## What to do
Output exactly the lines from the first line of the records below through the line containing "生え際を守り抜く男の決意と習慣", both included, leaving out any pictures.

## Material for the task
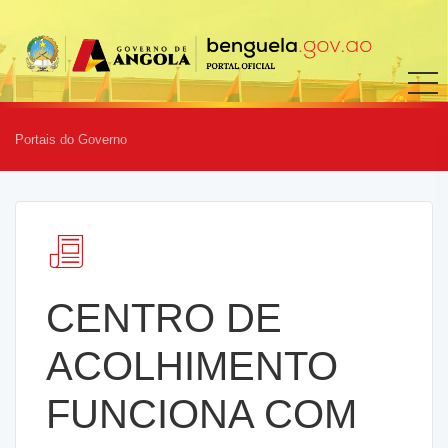
Portais do Governo
CENTRO DE
ACOLHIMENTO
FUNCIONA COM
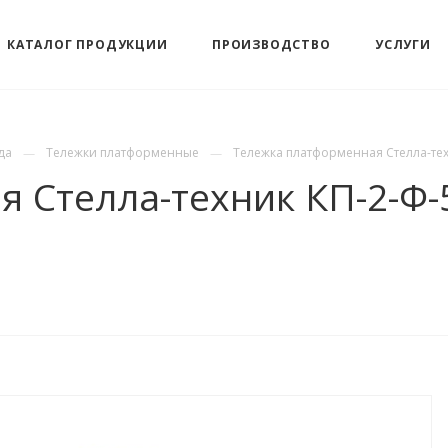
КАТАЛОГ ПРОДУКЦИИ
ПРОИЗВОДСТВО
УСЛУГИ
да
Тележки платформенные
Тележка платформенная Стелла-техн
Стелла-техник КП-2-Ф-5-8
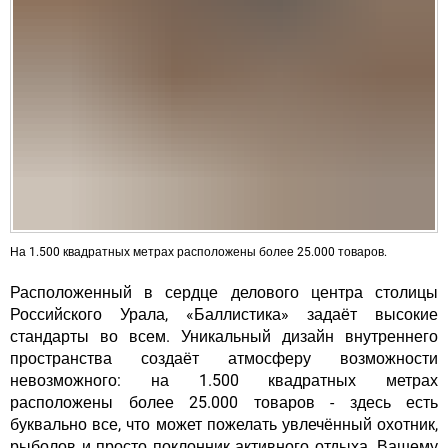
На 1.500 квадратных метрах расположены более 25.000 товаров.
Расположенный в сердце делового центра столицы
Российского Урала, «Баллистика» задаёт высокие
стандарты во всем. Уникальный дизайн внутреннего
пространства создаёт атмосферу возможности
невозможного: на 1.500 квадратных метрах
расположены более 25.000 товаров - здесь есть
буквально все, что может пожелать увлечённый охотник,
рыболов и просто поклонник активного отдыха. Вашему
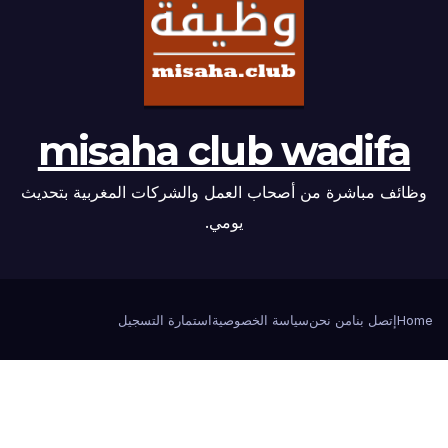
misaha club wadifa
وظائف مباشرة من أصحاب العمل والشركات المغربية بتحديث
يومي.
Home
إتصل بنا
من نحن
سياسة الخصوصية
استمارة التسجيل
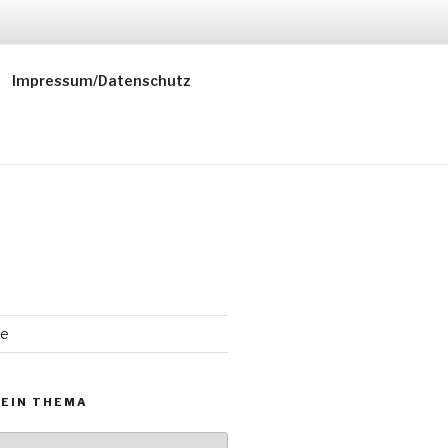
Impressum/Datenschutz
de
 EIN THEMA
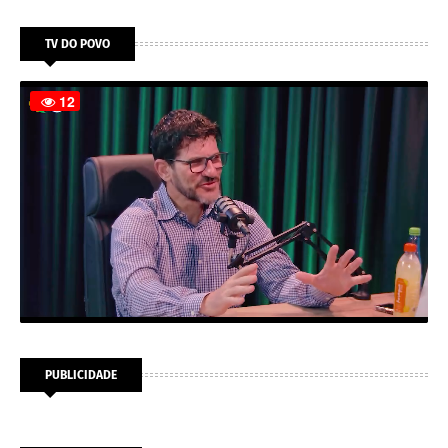
TV DO POVO
PUBLICIDADE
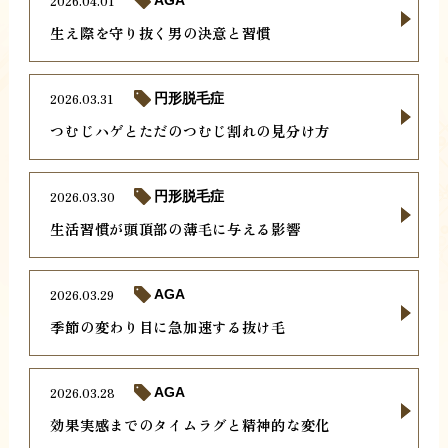
2026.04.01
AGA
生え際を守り抜く男の決意と習慣
2026.03.31
円形脱毛症
つむじハゲとただのつむじ割れの見分け方
2026.03.30
円形脱毛症
生活習慣が頭頂部の薄毛に与える影響
2026.03.29
AGA
季節の変わり目に急加速する抜け毛
2026.03.28
AGA
効果実感までのタイムラグと精神的な変化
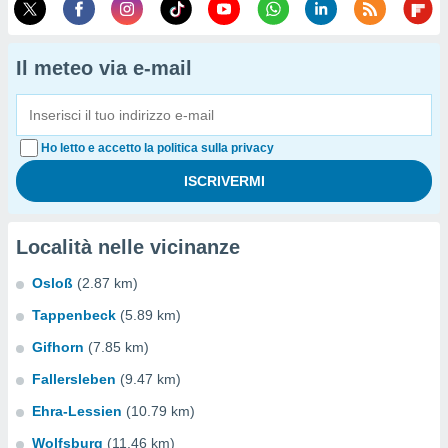
Il meteo via e-mail
Ho letto e accetto la politica sulla privacy
Località nelle vicinanze
Osloß
(2.87 km)
Tappenbeck
(5.89 km)
Gifhorn
(7.85 km)
Fallersleben
(9.47 km)
Ehra-Lessien
(10.79 km)
Wolfsburg
(11.46 km)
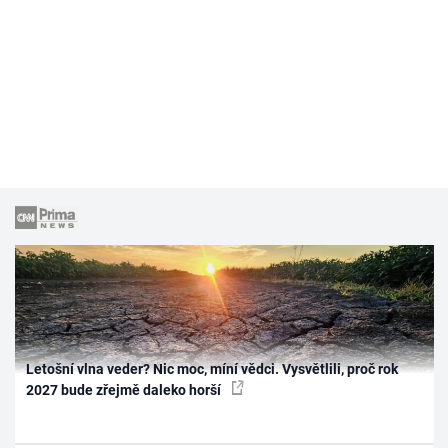
Letošní vlna veder? Nic moc, míní vědci. Vysvětlili, proč rok
2027 bude zřejmě daleko horší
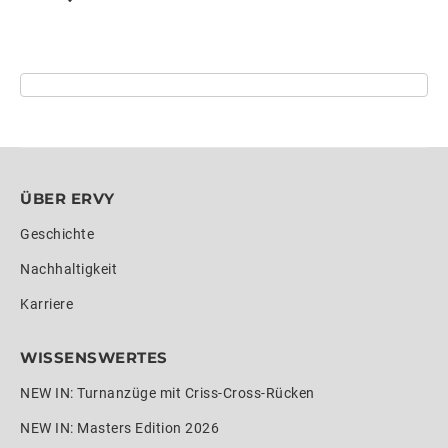
ÜBER ERVY
Geschichte
Nachhaltigkeit
Karriere
WISSENSWERTES
NEW IN: Turnanzüge mit Criss-Cross-Rücken
NEW IN: Masters Edition 2026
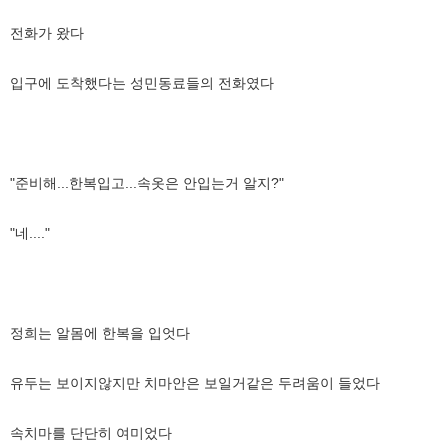
전화가 왔다
입구에 도착했다는 성민동료들의 전화였다
"준비해...한복입고...속옷은 안입는거 알지?"
"네...."
정희는 알몸에 한복을 입엇다
유두는 보이지않지만 치마안은 보일거같은 두려움이 들었다
속치마를 단단히 여미었다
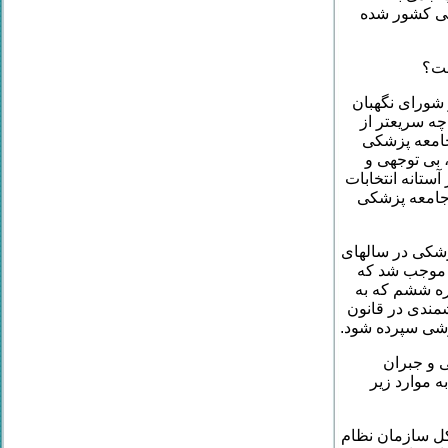
کی کشور شده
ست؟
 شورای نگهبان
چه سریعتر از
 جامعه پزشکی
 بی توجهی و
آستانه انتخابات
 جامعه پزشکی
زشکی در سالهای
 موجب شد که
ره ششم که به
مندی در قانون
وشی سپرده شود.
 و جبران
 موارد زیر
کل سازمان نظام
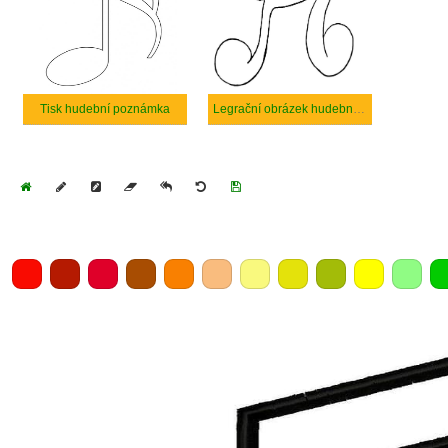
Tisk hudební poznámka
Legrační obrázek hudební poznámka
Home
Draw
Pencil
Eraser
Undo
Clear
Save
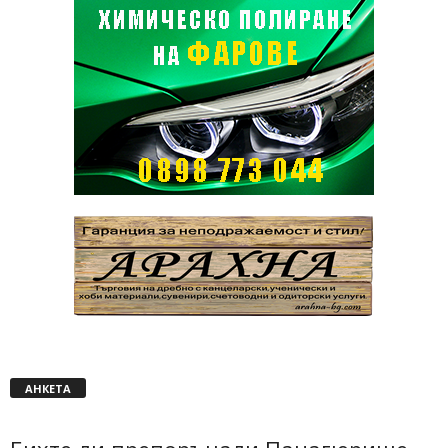
АНКЕТА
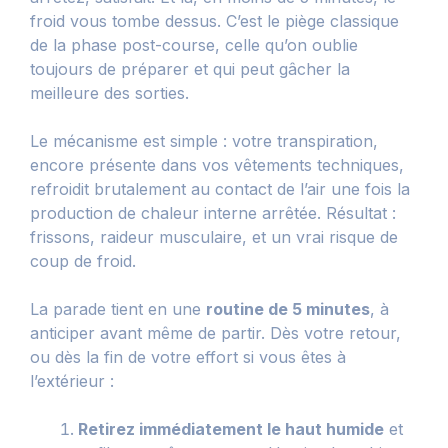
froid vous tombe dessus. C’est le piège classique
de la phase post-course, celle qu’on oublie
toujours de préparer et qui peut gâcher la
meilleure des sorties.
Le mécanisme est simple : votre transpiration,
encore présente dans vos vêtements techniques,
refroidit brutalement au contact de l’air une fois la
production de chaleur interne arrêtée. Résultat :
frissons, raideur musculaire, et un vrai risque de
coup de froid.
La parade tient en une
routine de 5 minutes
, à
anticiper avant même de partir. Dès votre retour,
ou dès la fin de votre effort si vous êtes à
l’extérieur :
Retirez immédiatement le haut humide
et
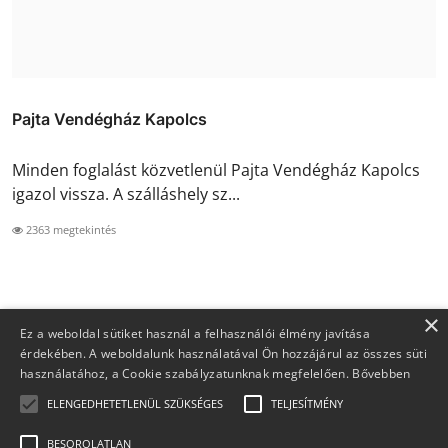
Pajta Vendégház Kapolcs
Minden foglalást közvetlenül Pajta Vendégház Kapolcs
igazol vissza. A szálláshely sz...
2363 megtekintés
×
Ez a weboldal sütiket használ a felhasználói élmény javítása
érdekében. A weboldalunk használatával Ön hozzájárul az összes süti
használatához, a Cookie szabályzatunknak megfelelően.
Bővebben
ELENGEDHETETLENÜL SZÜKSÉGES
TELJESÍTMÉNY
BESOROLATLAN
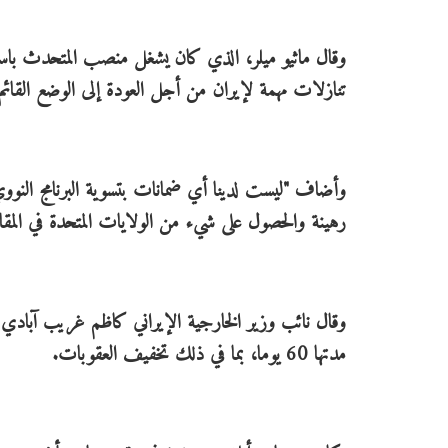
وقال ماثيو ميلر، الذي كان يشغل منصب المتحدث باسم 
تنازلات مهمة لإيران من أجل العودة إلى الوضع القا
وأضاف "ليست لدينا أي ضمانات بتسوية البرنامج النووي 
رهينة والحصول على شيء من الولايات المتحدة في المقا
وقال نائب وزير الخارجية الإيراني كاظم غريب آبادي
مدتها 60 يوما، بما في ذلك تخفيف العقوبات.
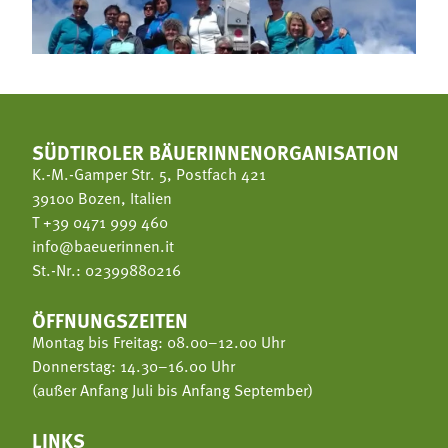
SÜDTIROLER BÄUERINNENORGANISATION
K.-M.-Gamper Str. 5, Postfach 421
39100 Bozen, Italien
T
+39 0471 999 460
info@baeuerinnen.it
St.-Nr.: 02399880216
ÖFFNUNGSZEITEN
Montag bis Freitag: 08.00–12.00 Uhr
Donnerstag: 14.30–16.00 Uhr
(außer Anfang Juli bis Anfang September)
LINKS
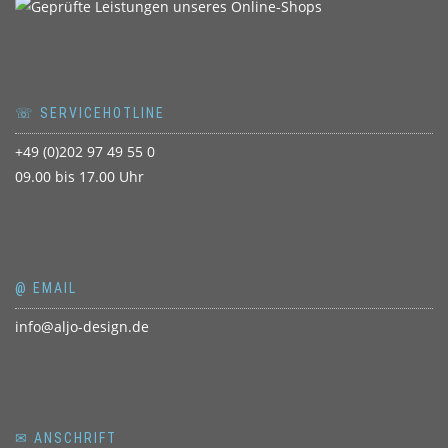
☏ SERVICEHOTLINE
+49 (0)202 97 49 55 0
09.00 bis 17.00 Uhr
@ EMAIL
info@aljo-design.de
✉ ANSCHRIFT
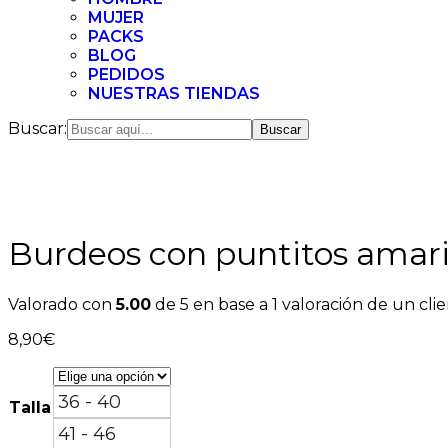
MUJER
PACKS
BLOG
PEDIDOS
NUESTRAS TIENDAS
Buscar:
Burdeos con puntitos amari
Valorado con
5.00
de 5 en base a
1
valoración de un cli
8,90
€
36 - 40
Talla
41 - 46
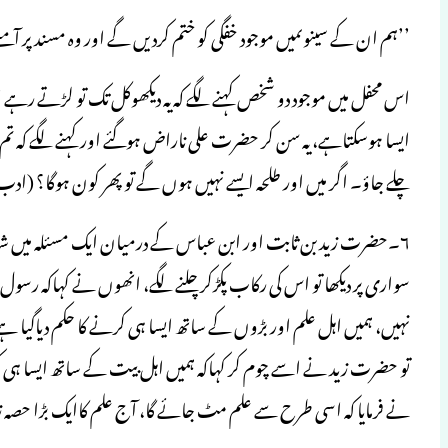
’’ہم ان کے سینوںمیں موجود خفگی کو ختم کردیں گے اور وہ مسند پر آمن
اس محفل میں موجود دو شخص کہنے لگے کہ یہ دیکھوکل تک تو لڑتے رہے اور
ایسا ہوسکتاہے، یہ سن کر حضرت علی ناراض ہوگئے اور کہنے لگے کہ تم
چلے جاؤ۔ اگر میں اور طلحہ ایسے نہیں ہوں گے تو پھر کون ہوگا؟ (ادب ا
۶۔حضرت زید بن ثابت اور ابن عباس کے درمیان ایک مسئلہ میں ش
سواری پر دیکھا تو اس کی رکاب پکڑکر چلنے لگے، انھوں نے کہاکہ رسول 
نہیں، ہمیں اہل علم اور بڑوں کے ساتھ ایسا ہی کرنے کا حکم دیاگیا ہے، 
تو حضرت زید نے اسے چوم کر کہاکہ ہمیں اہل بیت کے ساتھ ایسا ہی 
نے فرمایا کہ اسی طرح سے علم مٹ جائے گا، آج علم کاایک بڑا حصہ زمین 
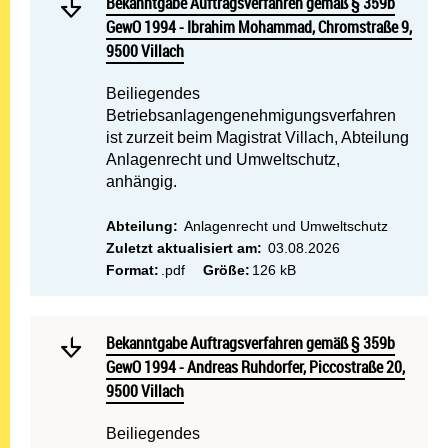
Bekanntgabe Auftragsverfahren gemäß § 359b GewO 19
Bekanntgabe Auftragsverfahren gemäß § 359b
GewO 1994 - Ibrahim Mohammad, Chromstraße 9,
9500 Villach
Beiliegendes
Betriebsanlagengenehmigungsverfahren
ist zurzeit beim Magistrat Villach, Abteilung
Anlagenrecht und Umweltschutz,
anhängig.
Abteilung:
Anlagenrecht und Umweltschutz
Zuletzt aktualisiert am:
03.08.2026
Format:
.pdf
Größe:
126 kB
Mehr lesen: Bekanntgabe A
Bekanntgabe Auftragsverfahren gemäß § 359b GewO 1994
Bekanntgabe Auftragsverfahren gemäß § 359b
GewO 1994 - Andreas Ruhdorfer, Piccostraße 20,
9500 Villach
Beiliegendes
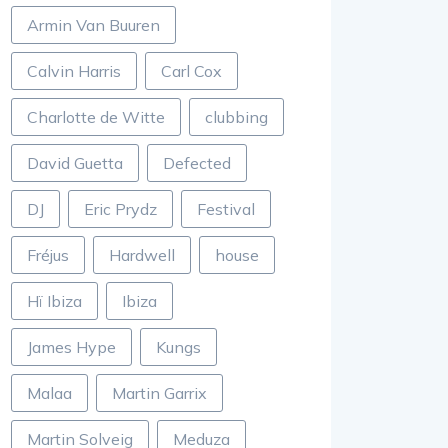
Armin Van Buuren
Calvin Harris
Carl Cox
Charlotte de Witte
clubbing
David Guetta
Defected
DJ
Eric Prydz
Festival
Fréjus
Hardwell
house
Hï Ibiza
Ibiza
James Hype
Kungs
Malaa
Martin Garrix
Martin Solveig
Meduza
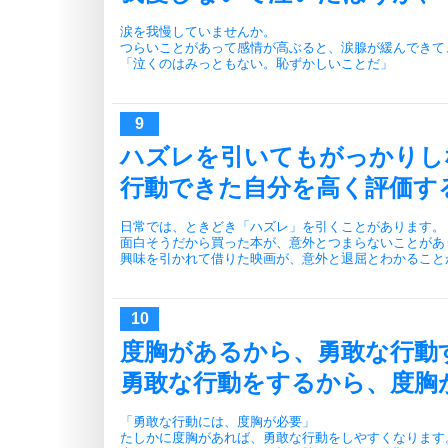
涙を我慢していませんか。
つらいことがあって感情が高ぶると、涙腺が緩んできて
「泣くのはみっともない。恥ずかしいことだ」
ハズレを引いてもがっかりし
行動できた自分を高く評価す
日常では、ときどき「ハズレ」を引くことがあります。
面白そうだから買った本が、意外とつまらないことがあ
興味を引かれて借りた映画が、意外と退屈とわかること
度胸があるから、勇敢な行動
勇敢な行動をするから、度胸
「勇敢な行動には、度胸が必要」
たしかに度胸があれば、勇敢な行動をしやすくなります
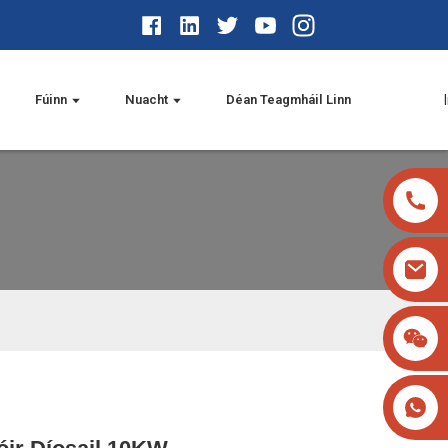
Fúinn
Nuacht
Déan Teagmháil Linn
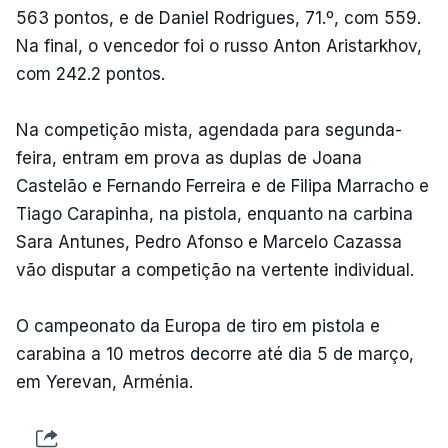
563 pontos, e de Daniel Rodrigues, 71.º, com 559.
Na final, o vencedor foi o russo Anton Aristarkhov,
com 242.2 pontos.
Na competição mista, agendada para segunda-
feira, entram em prova as duplas de Joana
Castelão e Fernando Ferreira e de Filipa Marracho e
Tiago Carapinha, na pistola, enquanto na carbina
Sara Antunes, Pedro Afonso e Marcelo Cazassa
vão disputar a competição na vertente individual.
O campeonato da Europa de tiro em pistola e
carabina a 10 metros decorre até dia 5 de março,
em Yerevan, Arménia.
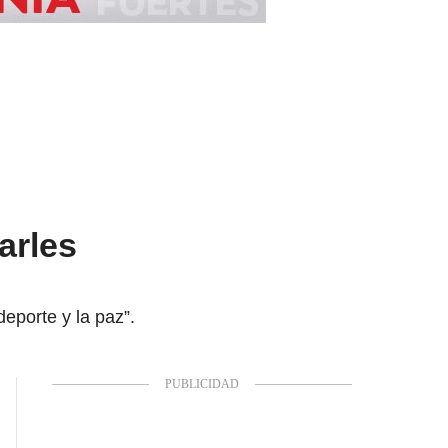
arles
deporte y la paz”.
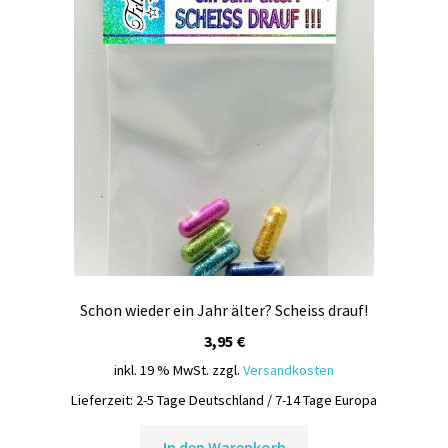
Schon wieder ein Jahr älter? Scheiss drauf!
3,95
€
inkl. 19 % MwSt.
zzgl.
Versandkosten
Lieferzeit:
2-5 Tage Deutschland / 7-14 Tage Europa
In den Warenkorb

## Result of the exercise
Portais do Governo
CENTRO DE
ACOLHIMENTO
FUNCIONA COM
КАТАЛОГ ПРОДУКЦИИ
ПРОИЗВОДСТВО
УСЛУГИ
да
Тележки платформенные
Тележка платформенная Стелла-техн
Стелла-техник КП-2-Ф-5-8
На 1.500 квадратных метрах расположены более 25.000 товаров.
Расположенный в сердце делового центра столицы
Российского Урала, «Баллистика» задаёт высокие
стандарты во всем. Уникальный дизайн внутреннего
пространства создаёт атмосферу возможности
невозможного: на 1.500 квадратных метрах
расположены более 25.000 товаров - здесь есть
буквально все, что может пожелать увлечённый охотник,
рыболов и просто поклонник активного отдыха. Вашему
misaha club wadifa
وظائف مباشرة من أصحاب العمل والشركات المغربية بتحديث
يومي.
Home
إتصل بنا
من نحن
سياسة الخصوصية
استمارة التسجيل
Impressum/Datenschutz
de
 EIN THEMA
TV DO POVO
PUBLICIDADE
2026.04.01
AGA
生え際を守り抜く男の決意と習慣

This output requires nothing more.